E’ inutile negarlo, chi affronta la spettroscopia deve affrontare un percorso ad ostacoli che potrà risultare più semplice per gli astrofili che avranno già maturato esperienze di astrofotografia e (meglio) di fotometria. L’approdo alla spettroscopia di solito arriva al termine di un percorso evolutivo ed apre improvvisamente scenari sconfinati che portano naturalmente a porsi domande sulla tipologia delle stelle che si sta osservando. Tutti questi stimoli hanno una valenza fortemente didattica che faranno crescere la voglia di conoscere ed approfondire i fondamenti dell’astrofisica. Certo non è mia intenzione scoraggiare i neofiti, anzi. Si possono fare esperienze di spettroscopia anche in visuale, montando un reticolo di diffrazione direttamente sull’oculare. Si potranno così distinguere le differenze spettrali tra le varie stelle. Non dimentichiamo che padre Angelo Secchi, fondatore dell’astrofisica, fece così la prima classificazione delle stelle in classi spettrali

 

Star Analyser

Il modo più semplice ed economico per iniziare a praticare la spettroscopia è quello di dotarsi di un reticolo di diffrazione Star Analyser 100, montato come un filtro sulla camera di ripresa (Fig. 1). La versione SA 200, con una maggiore dispersione, può essere montata più vicina al sensore all’interno della ruota porta-filtri.
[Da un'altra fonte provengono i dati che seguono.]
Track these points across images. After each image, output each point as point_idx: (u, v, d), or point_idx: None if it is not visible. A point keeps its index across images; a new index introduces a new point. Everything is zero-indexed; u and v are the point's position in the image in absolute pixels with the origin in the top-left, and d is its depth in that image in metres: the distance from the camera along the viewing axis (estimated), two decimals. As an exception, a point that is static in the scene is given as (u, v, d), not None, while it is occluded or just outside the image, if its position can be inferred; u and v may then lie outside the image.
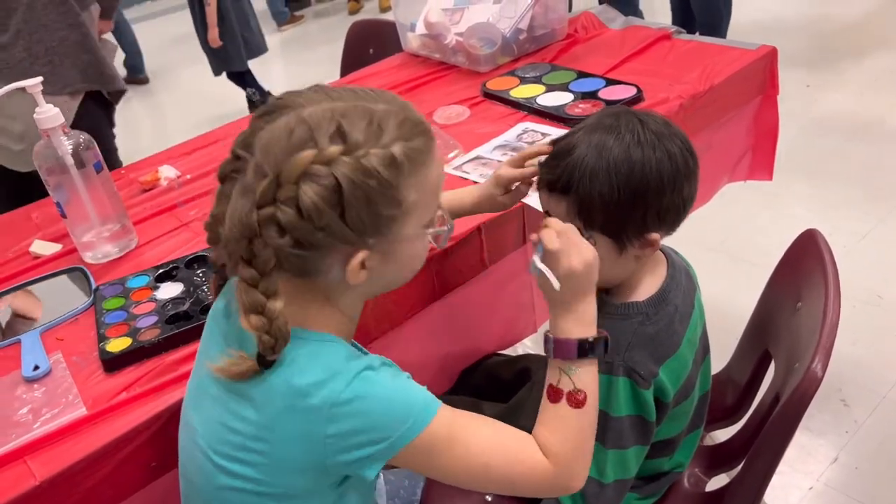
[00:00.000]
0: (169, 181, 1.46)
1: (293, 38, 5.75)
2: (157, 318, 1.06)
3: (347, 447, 0.73)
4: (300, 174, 0.68)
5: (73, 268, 1.23)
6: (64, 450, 0.89)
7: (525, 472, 0.80)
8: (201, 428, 0.80)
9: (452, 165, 1.37)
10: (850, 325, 1.91)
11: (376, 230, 0.73)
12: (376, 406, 0.73)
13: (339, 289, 0.78)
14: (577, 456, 0.82)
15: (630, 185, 0.86)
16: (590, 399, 0.82)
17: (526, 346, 1.78)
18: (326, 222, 0.69)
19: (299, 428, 0.72)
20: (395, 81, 1.79)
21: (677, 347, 0.93)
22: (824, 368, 0.83)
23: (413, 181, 0.73)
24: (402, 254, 0.78)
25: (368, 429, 0.72)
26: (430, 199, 0.78)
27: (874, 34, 3.71)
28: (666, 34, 1.76)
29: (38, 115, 1.14)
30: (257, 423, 0.74)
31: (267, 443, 0.74)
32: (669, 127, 0.90)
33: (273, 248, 0.70)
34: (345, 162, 0.68)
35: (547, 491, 0.83)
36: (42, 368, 1.00)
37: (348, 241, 0.72)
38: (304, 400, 0.72)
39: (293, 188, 0.68)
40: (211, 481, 0.79)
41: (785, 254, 1.11)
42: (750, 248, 2.19)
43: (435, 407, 0.76)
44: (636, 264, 0.93)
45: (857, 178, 2.58)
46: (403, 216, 0.74)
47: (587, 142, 0.88)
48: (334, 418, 0.71)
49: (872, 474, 1.58)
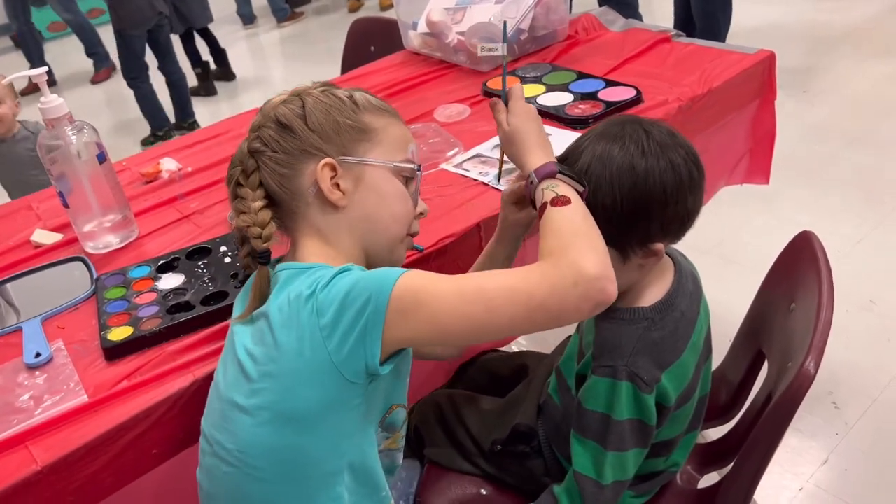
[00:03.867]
0: (170, 173, 1.47)
1: (293, 35, 5.75)
2: (158, 308, 1.07)
3: (343, 332, 0.76)
4: (280, 102, 0.88)
5: (75, 257, 1.24)
6: (65, 436, 0.90)
7: (524, 277, 0.75)
8: (223, 381, 0.86)
9: (453, 163, 1.38)
10: (843, 330, 1.94)
11: (338, 137, 0.86)
12: (354, 279, 0.78)
13: (326, 220, 0.87)
14: (573, 244, 0.76)
15: (633, 196, 0.86)
16: (574, 201, 0.82)
17: (521, 345, 1.79)
18: (296, 129, 0.86)
19: (298, 331, 0.78)
20: (396, 79, 1.80)
21: (681, 353, 0.93)
22: (817, 367, 0.84)
23: (375, 116, 0.89)
24: (374, 182, 0.88)
25: (352, 300, 0.76)
26: (393, 140, 0.90)
27: (872, 41, 3.73)
28: (666, 37, 1.78)
29: (42, 105, 1.15)
30: (268, 347, 0.80)
31: (277, 363, 0.79)
32: (675, 137, 0.89)
33: (259, 165, 0.86)
34: (312, 93, 0.89)
35: (559, 288, 0.73)
36: (43, 356, 1.01)
37: (313, 145, 0.85)
38: (299, 300, 0.78)
39: (272, 112, 0.87)
40: (234, 428, 0.82)
41: (780, 255, 1.12)
42: (745, 252, 2.21)
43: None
44: (640, 272, 0.93)
45: (853, 183, 2.60)
46: (367, 141, 0.88)
47: (592, 151, 0.88)
48: (322, 306, 0.77)
49: (861, 476, 1.60)
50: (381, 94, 1.71)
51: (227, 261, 1.15)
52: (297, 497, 0.83)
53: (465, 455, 1.15)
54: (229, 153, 1.51)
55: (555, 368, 1.11)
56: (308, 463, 0.82)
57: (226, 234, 1.24)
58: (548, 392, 1.12)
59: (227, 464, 0.84)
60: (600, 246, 0.77)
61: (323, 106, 0.87)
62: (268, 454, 0.81)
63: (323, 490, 0.83)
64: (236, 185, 0.88)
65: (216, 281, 1.11)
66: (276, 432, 0.80)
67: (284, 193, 0.87)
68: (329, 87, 0.90)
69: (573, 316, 0.75)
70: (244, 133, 0.89)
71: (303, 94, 0.89)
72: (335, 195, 0.86)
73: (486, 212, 1.22)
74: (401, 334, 0.77)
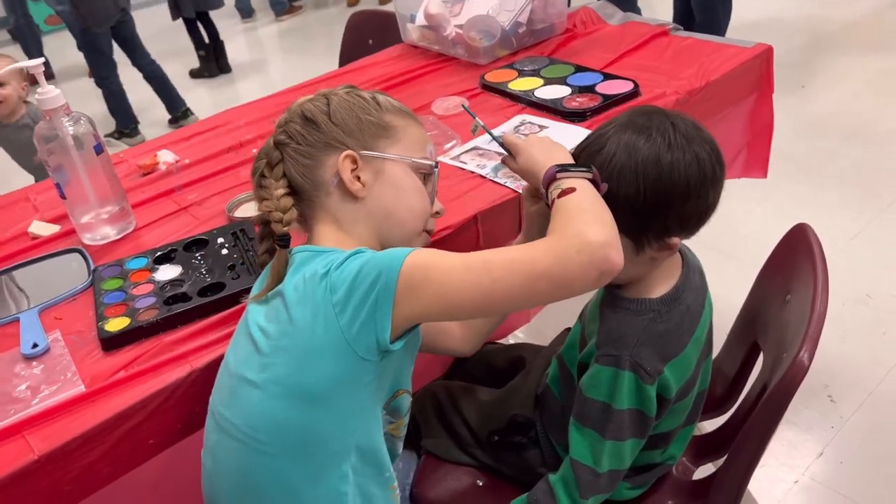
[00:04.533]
0: (168, 165, 1.47)
1: (292, 29, 5.74)
2: (155, 300, 1.07)
3: (355, 308, 0.78)
4: (306, 100, 0.93)
5: (72, 249, 1.24)
6: (62, 426, 0.90)
7: (529, 248, 0.77)
8: (233, 359, 0.88)
9: (450, 155, 1.38)
10: (839, 323, 1.95)
11: (360, 132, 0.90)
12: (366, 259, 0.80)
13: (345, 210, 0.90)
14: (578, 218, 0.78)
15: (657, 188, 0.86)
16: (579, 188, 0.83)
17: (518, 337, 1.79)
18: (320, 123, 0.90)
19: (313, 308, 0.80)
20: (394, 72, 1.80)
21: (685, 346, 0.94)
22: (811, 358, 0.84)
23: (395, 116, 0.94)
24: (392, 177, 0.92)
25: (363, 277, 0.78)
26: (412, 139, 0.94)
27: (871, 36, 3.73)
28: (664, 30, 1.78)
29: (40, 97, 1.14)
30: (282, 324, 0.82)
31: (290, 337, 0.81)
32: (700, 131, 0.89)
33: (284, 157, 0.90)
34: (338, 93, 0.94)
35: (563, 256, 0.75)
36: (41, 346, 1.01)
37: (336, 138, 0.90)
38: (314, 278, 0.81)
39: (298, 108, 0.92)
40: (242, 403, 0.84)
41: (776, 247, 1.12)
42: (742, 246, 2.21)
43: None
44: (651, 265, 0.93)
45: (850, 178, 2.60)
46: (387, 138, 0.92)
47: (617, 141, 0.88)
48: (335, 284, 0.79)
49: (856, 469, 1.61)
50: (379, 87, 1.72)
51: (225, 252, 1.15)
52: (303, 473, 0.84)
53: (461, 446, 1.15)
54: (227, 145, 1.54)
55: (556, 357, 1.12)
56: (316, 440, 0.83)
57: (223, 225, 1.25)
58: (546, 383, 1.13)
59: (234, 439, 0.85)
60: (607, 219, 0.79)
61: (347, 104, 0.92)
62: (276, 429, 0.82)
63: (329, 468, 0.84)
64: (260, 177, 0.92)
65: (213, 272, 1.11)
66: (286, 407, 0.81)
67: (306, 183, 0.90)
68: (354, 89, 0.95)
69: (578, 284, 0.75)
70: (242, 125, 0.90)
71: (328, 94, 0.94)
72: (355, 186, 0.89)
73: (483, 204, 1.22)
74: (410, 309, 0.78)
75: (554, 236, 0.78)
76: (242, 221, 1.24)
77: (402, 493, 1.13)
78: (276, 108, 1.68)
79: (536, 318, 1.58)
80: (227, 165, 1.46)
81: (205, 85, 4.74)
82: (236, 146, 1.53)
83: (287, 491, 0.84)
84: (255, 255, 1.12)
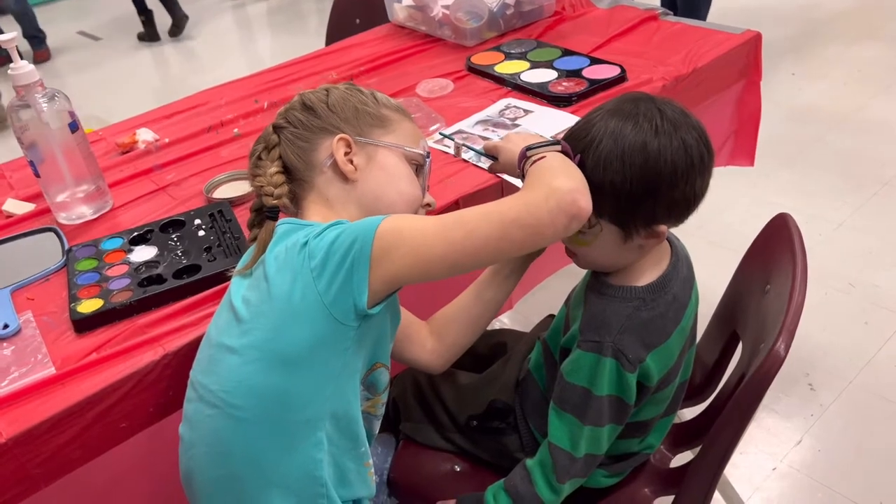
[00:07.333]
0: (147, 144, 1.44)
1: (280, 8, 5.66)
2: (129, 281, 1.05)
3: (332, 272, 0.79)
4: (308, 91, 0.97)
5: (46, 228, 1.22)
6: (31, 408, 0.88)
7: (500, 201, 0.80)
8: (215, 330, 0.89)
9: (434, 138, 1.37)
10: (821, 312, 1.96)
11: (356, 120, 0.94)
12: (343, 228, 0.82)
13: (336, 191, 0.92)
14: (547, 173, 0.81)
15: (643, 174, 0.84)
16: (549, 155, 0.86)
17: (502, 323, 1.79)
18: (318, 110, 0.94)
19: (292, 274, 0.81)
20: (380, 52, 1.77)
21: (668, 336, 0.93)
22: (787, 348, 0.84)
23: (391, 112, 0.97)
24: (385, 162, 0.94)
25: (340, 243, 0.80)
26: (406, 133, 0.97)
27: (861, 24, 3.72)
28: (653, 15, 1.76)
29: (12, 72, 1.12)
30: (262, 291, 0.83)
31: (269, 303, 0.82)
32: (687, 117, 0.88)
33: (280, 140, 0.93)
34: (339, 86, 0.98)
35: (532, 204, 0.78)
36: (11, 327, 0.99)
37: (332, 124, 0.93)
38: (294, 247, 0.83)
39: (300, 97, 0.96)
40: (220, 369, 0.85)
41: (756, 237, 1.12)
42: (727, 235, 2.21)
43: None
44: (639, 253, 0.93)
45: (837, 166, 2.60)
46: (382, 128, 0.95)
47: (604, 127, 0.87)
48: (313, 250, 0.81)
49: (834, 457, 1.62)
50: (365, 69, 1.70)
51: (201, 234, 1.14)
52: (278, 439, 0.84)
53: (440, 430, 1.15)
54: (207, 125, 1.52)
55: (540, 341, 1.11)
56: (291, 405, 0.83)
57: (201, 206, 1.23)
58: (528, 368, 1.12)
59: (210, 405, 0.85)
60: (574, 173, 0.82)
61: (346, 95, 0.96)
62: (251, 393, 0.83)
63: (304, 435, 0.85)
64: (257, 159, 0.94)
65: (189, 254, 1.09)
66: (262, 371, 0.82)
67: (300, 164, 0.93)
68: (354, 85, 1.00)
69: (549, 231, 0.78)
70: (222, 105, 0.89)
71: (330, 87, 0.98)
72: (348, 167, 0.92)
73: (466, 188, 1.21)
74: (385, 271, 0.79)
75: (524, 189, 0.82)
76: (220, 202, 1.22)
77: (379, 479, 1.13)
78: (258, 88, 1.65)
79: (520, 303, 1.58)
80: (207, 145, 1.43)
81: (190, 64, 4.68)
82: (217, 125, 1.51)
83: (262, 457, 0.85)
84: (233, 238, 1.11)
Figura 1: Il reticolo di diffrazione Star Analyser 100 ed il suo montaggio sul naso della camera di ripresa. La tacca di riferimento aiuta ad orientare correttamente il reticolo.

 

Il reticolo produce l’immagine delle stelle (ordine 0) con il loro spettro diffratto (ordine 1). Il filtro va ruotato opportunamente, cercando di mantenere lo spettro delle stelle a destra e in orizzontale (Fig. 2)

Figura 2: Immagine della stella (a sinistra) ed il suo spettro orizzontale (a destra).

 

Le dimensioni dello spettro diffratto dipenderanno dalla focale del telescopio, dalla distanza del reticolo rispetto al sensore e dalla dimensione dei pixel di quest’ultimo. Occorrerà trovare il giusto compromesso per la propria configurazione, evitando di ottenere spettri troppo piccoli, a scapito della risoluzione, o spettri troppo dispersi, a scapito della sensibilità.

Acquisizione degli spettri

Le immagini degli spettri andranno acquisite con le stesse modalità operative utilizzate nella fotografia astronomica. Particolarmente critica è la fase di focheggiamento, da farsi su una stella luminosa di tipo A. In prima approssimazione si può mettere bene a fuoco la stella per poi cercare di migliorare il fuoco osservando le righe di assorbimento dello spettro. Spettri di stelle luminose potranno essere acquisiti con pose brevi di pochi secondi, mentre per spettri di stelle poco luminose saranno necessarie pose guidate anche di diversi minuti. Occorre porre molta attenzione al livello massimo del segnale per cercare di tenerlo al di sotto del livello di saturazione del sensore. Per i migliori risultati le immagini vanno pre-trattate con dark e flat frame e mediate per massimizzare il rapporto segnale/rumore finale.

Possiamo farci un’idea del risultato raggiungibile con l’esempio di Fig. 3 sul campo stellare intorno alla variabile DY Peg (10a mag) ripreso con Star Analyser dall’autore con una posa di 300s ed un telescopio da 20cm. Si vedono le stelle di campo con i rispettivi spettri diffratti. Notare come i due spettri evidenziati siano diversi già ad una prima visione della strisciata, proprio in ragione della diversa tipologia delle due stelle che li hanno prodotti. Si tratta infatti di una stella bianca di tipo A e di una stella rossa di tipo M.

Figura 3: (sopra) Campo stellare intorno alla variabile pulsante DY Peg.(sotto a sinistra) Spettro della stella variabile DY Peg di tipo A.
(sotto a destra) Spettro della stella di campo GSC 01712-01246 di tipo M.

 

Una sessione spettroscopica minimale consiste nell’osservazione del target di interesse assieme ad una stella di riferimento di tipo A, collocata entro pochi gradi dal target, che servirà per la calibrazione in lambda e per la correzione della risposta strumentale, concetti che approfondiremo tra poco.